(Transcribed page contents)

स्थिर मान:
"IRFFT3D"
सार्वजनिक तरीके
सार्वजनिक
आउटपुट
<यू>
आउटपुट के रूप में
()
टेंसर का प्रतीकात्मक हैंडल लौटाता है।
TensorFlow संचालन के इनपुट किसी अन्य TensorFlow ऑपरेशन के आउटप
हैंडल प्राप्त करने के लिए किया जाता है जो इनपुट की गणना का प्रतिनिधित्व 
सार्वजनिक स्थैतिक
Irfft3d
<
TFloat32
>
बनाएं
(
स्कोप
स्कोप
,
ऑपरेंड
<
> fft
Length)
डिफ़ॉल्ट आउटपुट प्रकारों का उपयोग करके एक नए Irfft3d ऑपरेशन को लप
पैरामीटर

TASK OBJECTIVE: Go through the records and report each line that contains "आउटप".

RESPONSE AREA:
आउटपुट
आउटपुट के रूप में
TensorFlow संचालन के इनपुट किसी अन्य TensorFlow ऑपरेशन के आउटप
डिफ़ॉल्ट आउटपुट प्रकारों का उपयोग करके एक नए Irfft3d ऑपरेशन को लप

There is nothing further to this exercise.